Page 1 of 1

Ruleset for standardinzing Mexican Ta Payer ID/ IFE/ etc

Posted: Wed Jul 08, 2009 5:07 pm
by divstands
I want to know whether a ruleset exist for standardizing Mexican IFE/ RFC or CURP(counter part of US TAXID).

I tried searching on IBM site but am unable to find a link which gives the list of countries and the entities for which the rulesets exist.

Also, IBM personnel support is minimal, hence the query.

Posted: Wed Jul 08, 2009 8:47 pm
by ray.wurlod
From where I sit, the answer is "almost certainly not" unless you can track down someone who has already built one. If IBM had one they probably would have shipped it.

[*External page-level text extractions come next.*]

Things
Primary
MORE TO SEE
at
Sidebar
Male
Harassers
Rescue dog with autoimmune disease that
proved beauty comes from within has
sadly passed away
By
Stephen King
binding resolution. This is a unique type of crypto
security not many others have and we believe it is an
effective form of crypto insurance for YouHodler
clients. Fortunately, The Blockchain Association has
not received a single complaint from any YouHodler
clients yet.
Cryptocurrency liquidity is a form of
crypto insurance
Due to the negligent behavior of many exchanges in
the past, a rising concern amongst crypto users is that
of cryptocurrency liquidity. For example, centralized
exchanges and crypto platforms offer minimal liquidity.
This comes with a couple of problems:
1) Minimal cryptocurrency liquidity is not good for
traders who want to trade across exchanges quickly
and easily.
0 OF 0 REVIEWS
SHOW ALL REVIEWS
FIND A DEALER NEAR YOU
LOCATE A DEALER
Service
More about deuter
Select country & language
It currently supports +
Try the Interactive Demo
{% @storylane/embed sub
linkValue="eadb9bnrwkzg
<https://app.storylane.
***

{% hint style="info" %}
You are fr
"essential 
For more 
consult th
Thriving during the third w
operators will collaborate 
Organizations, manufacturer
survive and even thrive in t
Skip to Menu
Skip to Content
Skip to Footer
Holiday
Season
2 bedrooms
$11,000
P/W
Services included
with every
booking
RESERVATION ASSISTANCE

Posted: Thu Jul 09, 2009 12:06 am
by divstands
ray.wurlod wrote:From where I sit, the answer is "almost certainly not" unless you can track down someone who has already built one. If IBM had one they probably would have shipped it. ...
hmm... true. Now: is there a possibility to make a rule for

'identifying a string characater by character, analyzing it and hence correcting'

for example ,

a TAX payer id 'FGHJK4543FDGF65' has to be validated against the pattern 'NNNNAAAANNNNAAANN'
where N=Number
A = alphabet
and the string length has to be 18(as shown above)

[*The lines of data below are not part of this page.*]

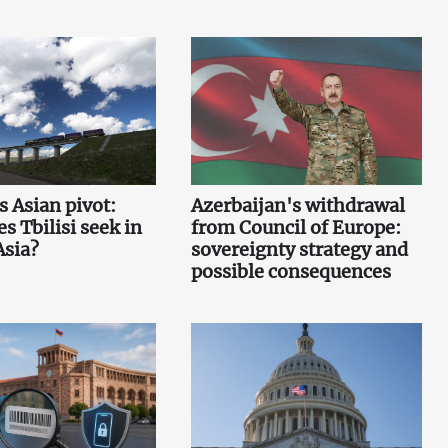
s Asian pivot:
Azerbaijan's withdrawal
s Tbilisi seek in
from Council of Europe:
Asia?
sovereignty strategy and
possible consequences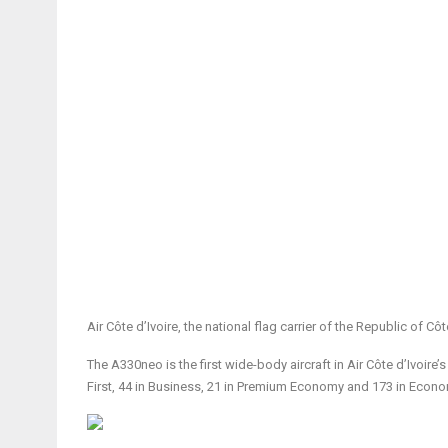
Air Côte d’Ivoire, the national flag carrier of the Republic of Côt
The A330neo is the first wide-body aircraft in Air Côte d’Ivoire’
First, 44 in Business, 21 in Premium Economy and 173 in Econo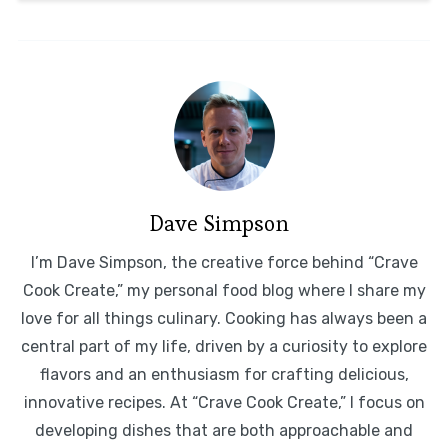
Dave Simpson
I’m Dave Simpson, the creative force behind “Crave
Cook Create,” my personal food blog where I share my
love for all things culinary. Cooking has always been a
central part of my life, driven by a curiosity to explore
flavors and an enthusiasm for crafting delicious,
innovative recipes. At “Crave Cook Create,” I focus on
developing dishes that are both approachable and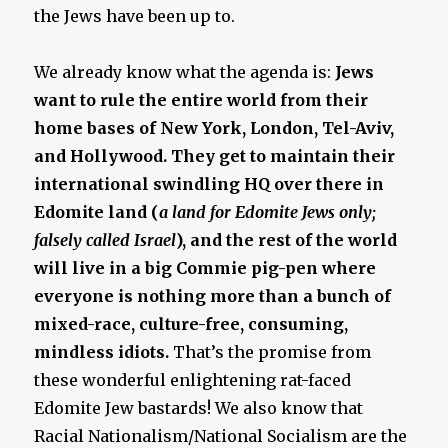
the Jews have been up to.
We already know what the agenda is:
Jews
want to rule the entire world from their
home bases of New York, London, Tel-Aviv,
and Hollywood. They get to maintain their
international swindling HQ over there in
Edomite land (
a land for Edomite Jews only;
falsely called Israel
), and the rest of the world
will live in a big Commie pig-pen where
everyone is nothing more than a bunch of
mixed-race, culture-free, consuming,
mindless idiots.
That’s the promise from
these wonderful enlightening rat-faced
Edomite Jew bastards! We also know that
Racial Nationalism/National Socialism are the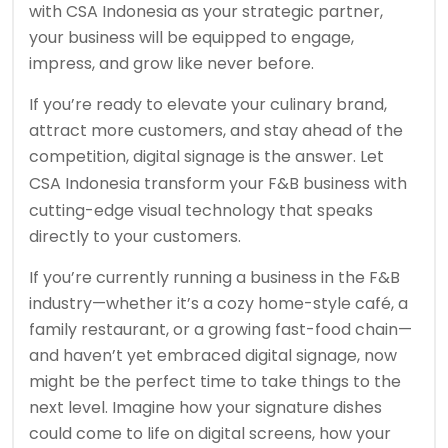
with CSA Indonesia as your strategic partner,
your business will be equipped to engage,
impress, and grow like never before.
If you’re ready to elevate your culinary brand,
attract more customers, and stay ahead of the
competition, digital signage is the answer. Let
CSA Indonesia
transform your F&B business with
cutting-edge visual technology that speaks
directly to your customers.
If you’re currently running a business in the F&B
industry—whether it’s a cozy home-style café, a
family restaurant, or a growing fast-food chain—
and haven’t yet embraced digital signage, now
might be the perfect time to take things to the
next level. Imagine how your signature dishes
could come to life on digital screens, how your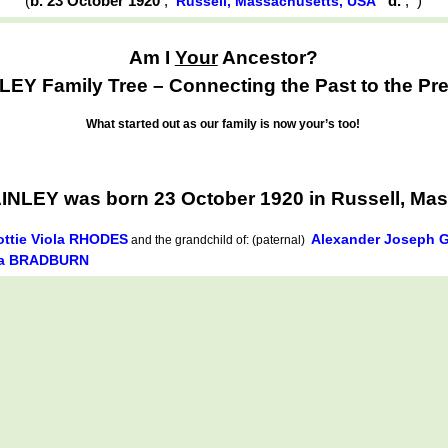
(
b. 23 October 1920
,
d.
,
)
Russell, Massachusetts, USA
Am I
Your
Ancestor?
EY Family Tree – Connecting the Past to the Pre
What started out as our family is now your’s too!
AINLEY was born 23 October 1920 in Russell, Ma
ottie Viola RHODES
Alexander Joseph 
and the grandchild of: (paternal)
da BRADBURN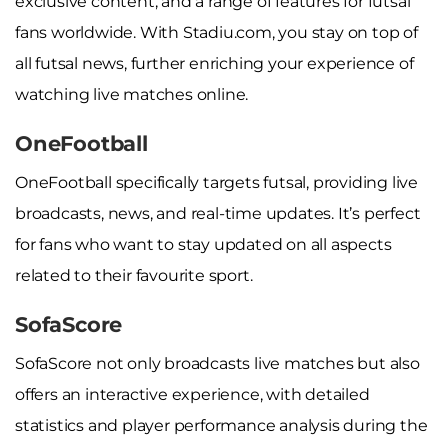
exclusive content, and a range of features for futsal
fans worldwide. With Stadiu.com, you stay on top of
all futsal news, further enriching your experience of
watching live matches online.
OneFootball
OneFootball specifically targets futsal, providing live
broadcasts, news, and real-time updates. It’s perfect
for fans who want to stay updated on all aspects
related to their favourite sport.
SofaScore
SofaScore not only broadcasts live matches but also
offers an interactive experience, with detailed
statistics and player performance analysis during the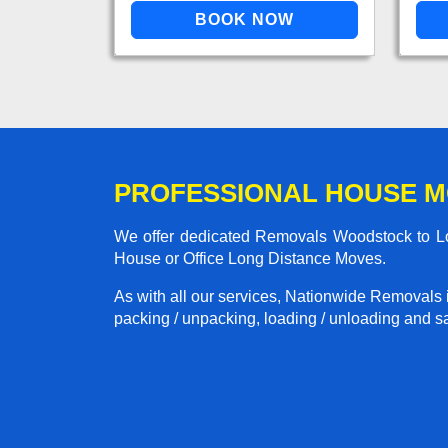
PROFESSIONAL HOUSE 
We offer dedicated Removals Woodstock to Lon
House or Office Long Distance Moves.
As with all our services, Nationwide Removals 
packing / unpacking, loading / unloading and saf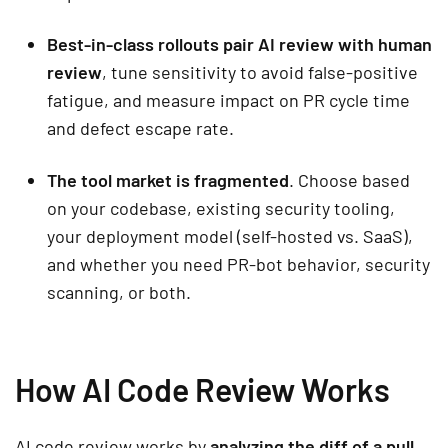
Best-in-class rollouts pair AI review with human
review
, tune sensitivity to avoid false-positive
fatigue, and measure impact on PR cycle time
and defect escape rate.
The tool market is fragmented
. Choose based
on your codebase, existing security tooling,
your deployment model (self-hosted vs. SaaS),
and whether you need PR-bot behavior, security
scanning, or both.
How AI Code Review Works
AI code review works by
analyzing the diff of a pull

I understand that a ruleset works when it has separators (mostly they are spaces). But what about a ruleset for a single string.

Posted: Thu Jul 09, 2009 9:03 am
by JRodriguez
DvStand,

Definitely you can develop a Rule Set to accomplish your requirement using Pattern Action Language. It work for any complex or single string. You would like to use operand substring, length, template -PICT allows test special format like your) ... among others. There are some example of how to use them in the Pattern Action Language Reference documentation that come with the product

I would suggest that you start with an existing Rule Set as a base for your development like USTAXID that validate US social Security Numbers

Posted: Thu Jul 09, 2009 3:54 pm
by divstands
JRodriguez wrote:DvStand,

Definitely you can develop a Rule Set to accomplish your requirement using Pattern Action Language. It work for any complex or single string. You would like to use operand substring, length, template -PICT allows test special format like your) ... among others. There are some example of how to use them in the Pattern Action Language Reference documentation that come with the product

I would suggest that you start with an existing Rule Set as a base for your development like USTAXID that validate US social Security Numbers
yeah.. i saw that yesterday... am in process of building the same now

Posted: Thu Jul 09, 2009 4:16 pm
by ray.wurlod
Even an "all T" word investigation might be enough for this particular requirement.

Posted: Thu Jul 09, 2009 4:20 pm
by divstands
ray.wurlod wrote:Even an "all T" word investigation might be enough for this particular requirement. ...
But the number of patterns identified is 400 out of which only one is the correct pattern(defnitiely forming 90% of the data).

The remaining 10% (however small) id very important to be cleaned, specially for a financial organization like a bank. Hence, treating of the 399 incorrect patterns(10% data) calls for a ruleset standardization.

Posted: Thu Jul 09, 2009 4:55 pm
by ray.wurlod
Fair comment. But "fix" may be difficult in all cases unless your rules are rigidly designed.